I am student of computer science with no knowledge of maths. To write a small algorithm I searched for the solution first. There are many but almost all of them state that continue dividing the number from "2" to "root(input_number)" if at some point the remainder is zero, the number is not prime. Looking at a list of prime numbers I deduced that there is no need to divide it with every number just dividing by all the primes smaller than the number would do the trick. If that is true than Ill be needing a pre-stored set of primes to divide the input number. My 2nd question is is there such a static set (I dont know how to say it in maths, set that is same for checking every number) that is if employed in this technique will correctly tell the primeness of any number? e.g., Is {2,3,5,7,11} or {2,3,5,7,11,13,17} is enough for checking every prime?

Answer 1

There is no (non infinite) set of primes that can be used to check against any prime. However you are correct that we only need to test for remainders for prime numbers between 2 and $\sqrt{n}$ where n is the number to be tested. This is for two reasons

Checking all integers between 2 and m is equivalent to checking all prime numbers between 2 and m

This is because any non prime number can be expressed as a product of prime numbers, so if a number is exactly divisible by a non prime it is also exactly divisible by that numbers prime factors.

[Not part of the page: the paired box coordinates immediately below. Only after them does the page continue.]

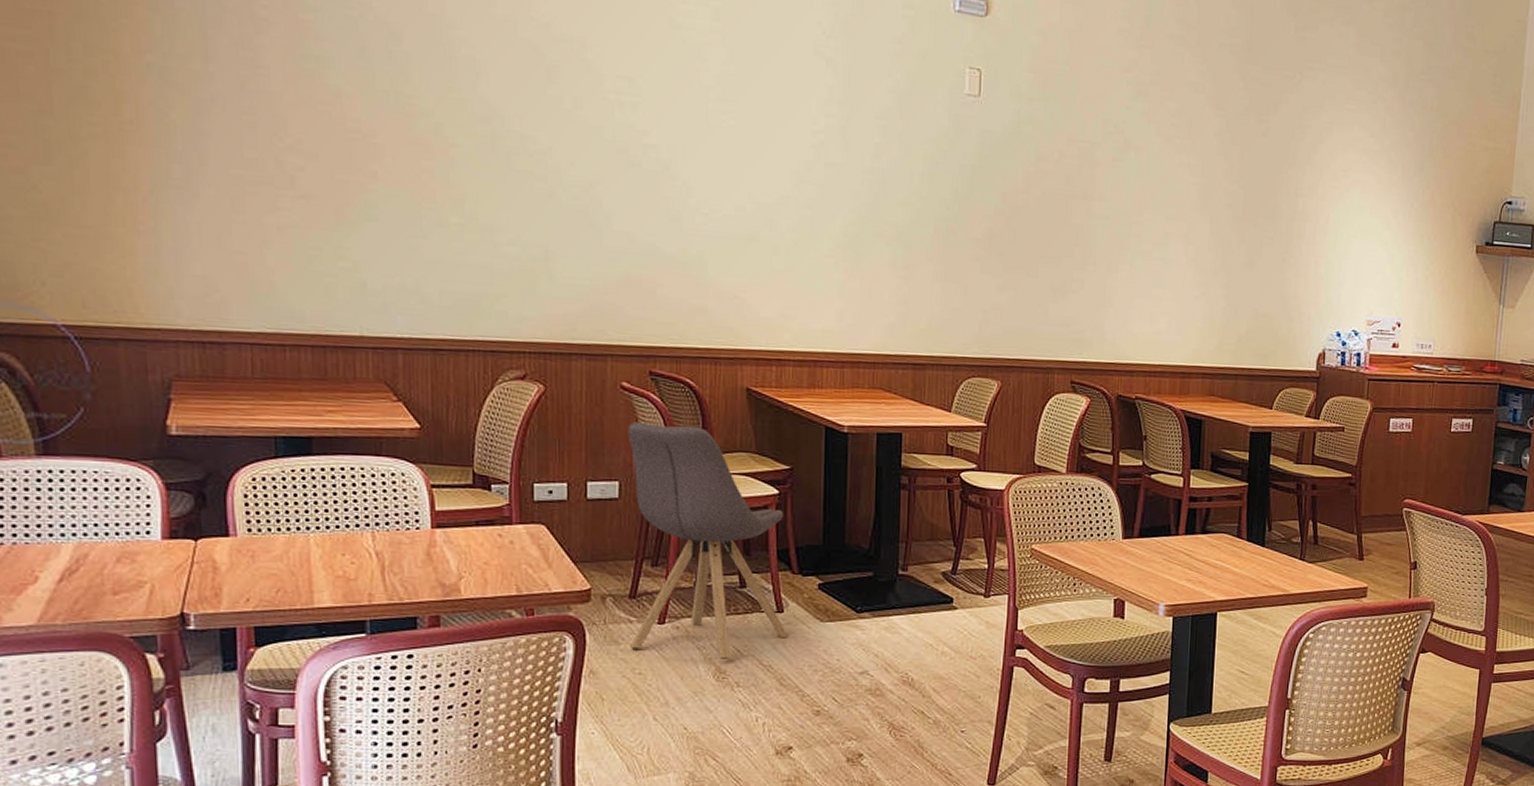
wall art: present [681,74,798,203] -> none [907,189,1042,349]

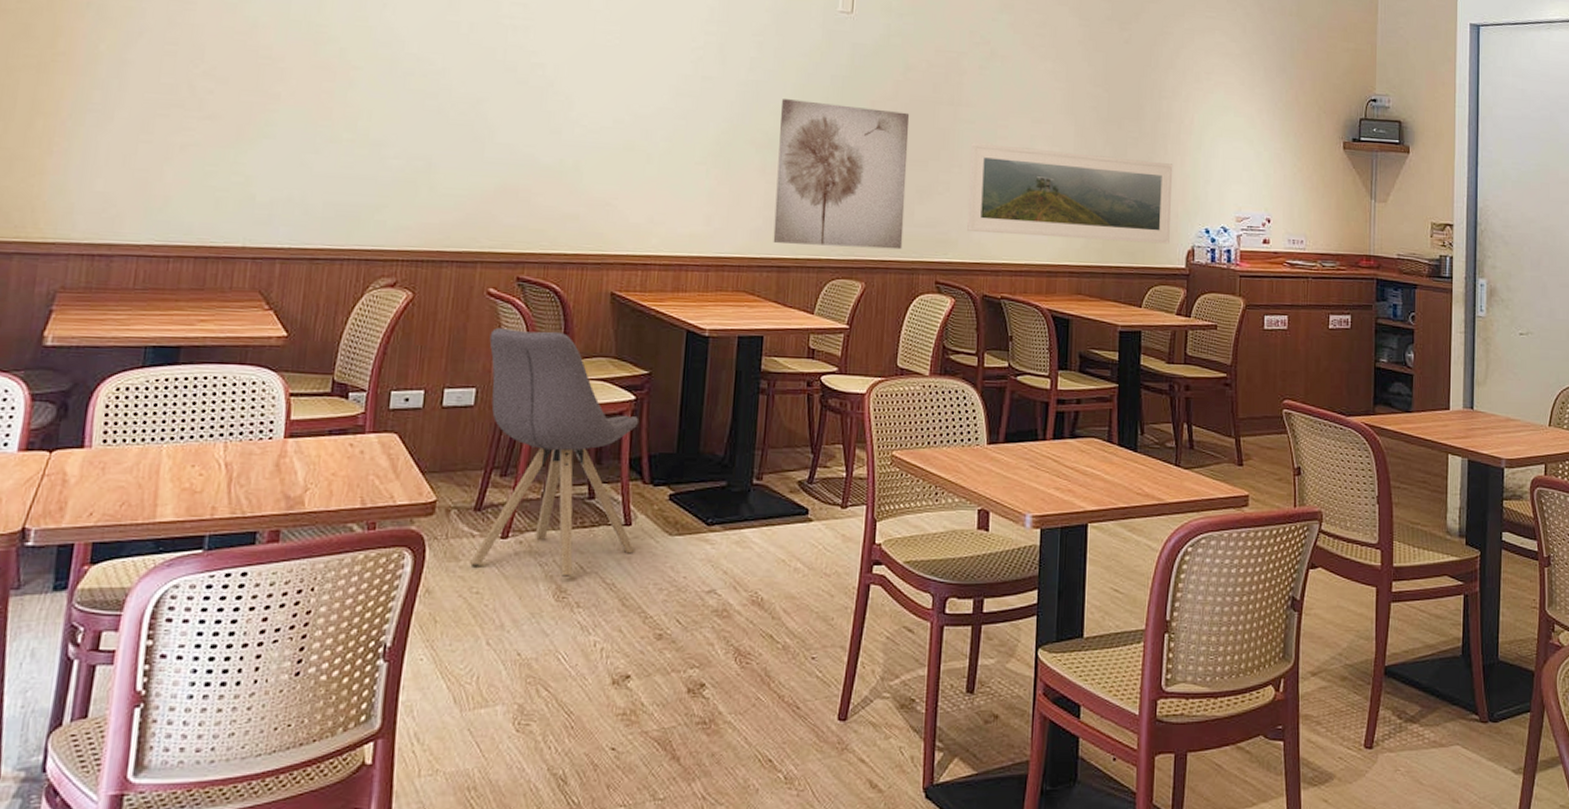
wall art: none [907,189,1042,349] -> present [773,99,910,250]
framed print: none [1101,239,1307,347] -> present [966,142,1173,244]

For example 36 is exactly divisible by 6; meaning it is also exactly divisible by 2 and 3

It is only neccesary to check up to $\sqrt{n}$

This is because numbers whose product equal the number under test (and so prove the number is not prime) always come in pairs, one above and one above the square root of the number under test. In general any such pair can be expressed as follows

$n=\sqrt{n}\frac{1}{a} \times \sqrt{n}a$

So any product which multiplies together to give n (and so shows that n is not prime) will have one of the pair above and one below $\sqrt{n}$

Answer 2

The answer to your first question is yes. If a number isn't prime (and isn't 1), it's divisible by a number other than itself and 1, which means it's divisible by the prime factors of that number.

The answer to your second question is no. No finite set of primes will suffice; for any finite set of primes, take two primes not in the set and multiply them together, and the product will be a composite number not divisible by any prime in the set.